Il reste quand même un sujet de taille. Nous sommes un peu comme tous les pays africains, cela nous dépasse techniquement entre autres. Quand nous avons institué l’organisme africain à Rabat, l’une des prérogatives de ce Bureau était de constituer un noyau avec les 14 pays de la CEDEAO pour que le traitement de cette question soit collectif et à guichet unique. Celui-ci va être autour du Maroc et du BMDA que nous présidons. Puis il y a des expériences dans le monde, le meilleur modèle que nous avons observé c’est celui des pays voisins de l’Argentine. Ils ont ce guichet unique qui gère la question des droits qui proviennent d’exploitation numérique. C’est cette instance appelée «Latin Authors» (auteurs latins) qui partage la rémunération des plates-formes numériques pour les autres pays avec un règlement établi entre eux. C’est ce que nous avons engagé avec les pays africains de l’Afrique de l’Ouest pour que cette question soit traitée en groupe, ensemble avec les monstres du numérique dont Google et toute la panoplie qui le suit. Nous sommes à ce stade maintenant.

Quelles sont les difficultés que vous avez rencontrées par rapport au digital?
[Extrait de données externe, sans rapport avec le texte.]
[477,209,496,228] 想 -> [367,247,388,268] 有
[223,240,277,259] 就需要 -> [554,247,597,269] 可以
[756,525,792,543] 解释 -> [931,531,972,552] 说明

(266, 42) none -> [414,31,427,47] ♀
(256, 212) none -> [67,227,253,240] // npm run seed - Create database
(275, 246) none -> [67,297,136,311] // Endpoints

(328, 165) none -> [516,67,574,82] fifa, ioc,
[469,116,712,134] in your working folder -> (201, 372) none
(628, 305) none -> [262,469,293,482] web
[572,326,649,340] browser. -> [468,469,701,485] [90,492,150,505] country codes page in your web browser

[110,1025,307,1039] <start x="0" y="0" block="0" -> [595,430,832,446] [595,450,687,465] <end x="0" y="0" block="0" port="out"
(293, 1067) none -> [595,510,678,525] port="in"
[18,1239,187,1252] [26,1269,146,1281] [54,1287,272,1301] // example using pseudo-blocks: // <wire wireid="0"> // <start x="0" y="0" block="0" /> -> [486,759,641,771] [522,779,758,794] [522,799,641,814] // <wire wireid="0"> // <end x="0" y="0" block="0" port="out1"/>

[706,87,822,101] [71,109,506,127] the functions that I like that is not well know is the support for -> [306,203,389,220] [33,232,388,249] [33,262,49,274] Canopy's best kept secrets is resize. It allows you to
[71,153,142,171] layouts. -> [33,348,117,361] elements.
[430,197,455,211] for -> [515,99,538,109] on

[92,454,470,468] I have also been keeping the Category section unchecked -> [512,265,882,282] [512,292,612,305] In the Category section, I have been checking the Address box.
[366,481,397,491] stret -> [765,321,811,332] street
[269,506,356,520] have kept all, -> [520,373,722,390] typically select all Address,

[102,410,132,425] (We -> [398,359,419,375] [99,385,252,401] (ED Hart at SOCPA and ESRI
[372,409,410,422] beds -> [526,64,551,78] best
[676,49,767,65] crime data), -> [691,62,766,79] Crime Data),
Il y a un problème qui va provenir du même traitement du numérique. C’est que nous au Maroc nous n’avons pas d’auteurs parce qu’ils sont à la SACEM. Nous n’avons pas de plate-forme ou de répertoire d’œuvres. Nous nous sommes rendu compte que nous n’existons pas dans les instances internationales. Donc il a fallu que nous inscrivions notre répertoire d’auteurs dans une instance internationale qui se trouve en Suisse et payer cette adhésion, qui n’a jamais existé, nous inscrire dans un répertoire des œuvres mondialement connu qui est aux Etats-Unis. Les deux convergent vers un autre répertoire appelé CIS-NET de la CISAC. Nos auteurs sont à la SUISA (coopérative des auteurs et éditeurs de musique) en Suisse, c’est là où il y a la plate-forme mondiale qui va faire connaître nos auteurs auprès de toutes les plates-formes des autres pays.

Comment avez-vous réglé le problème?

Pour l’heure, nous avons ouvert une plate-forme qui s’appelle BMDA digital. C’est en fait un bureau virtuel qui traite de toutes les actions du BMDA. Nous l’avons ouvert depuis deux semaines après un travail d’environ un an. Cette plate-forme est dans les normes mondiales. Elle est faite par une petite société de jeunes marocains qui nous ont proposé des standards modernes. Ce traitement est assez sophistiqué. Cette société nous a transféré et la technologie et le savoir-faire. Ainsi, nous versons la collecte que nous collectons directement sur cette page digitale, c’est la base qui fait la répartition sur le modèle de la clé de répartition fournie. Celle-ci a été installée chez nous par le WIPO (Organisation mondiale de la propriété intellectuelle). C’est quelque chose de bien particulier en Afrique excepté le modèle de l’Afrique du Sud. Par contre nous ne concurrençons personne. Nous sommes sur la bonne voie quand même.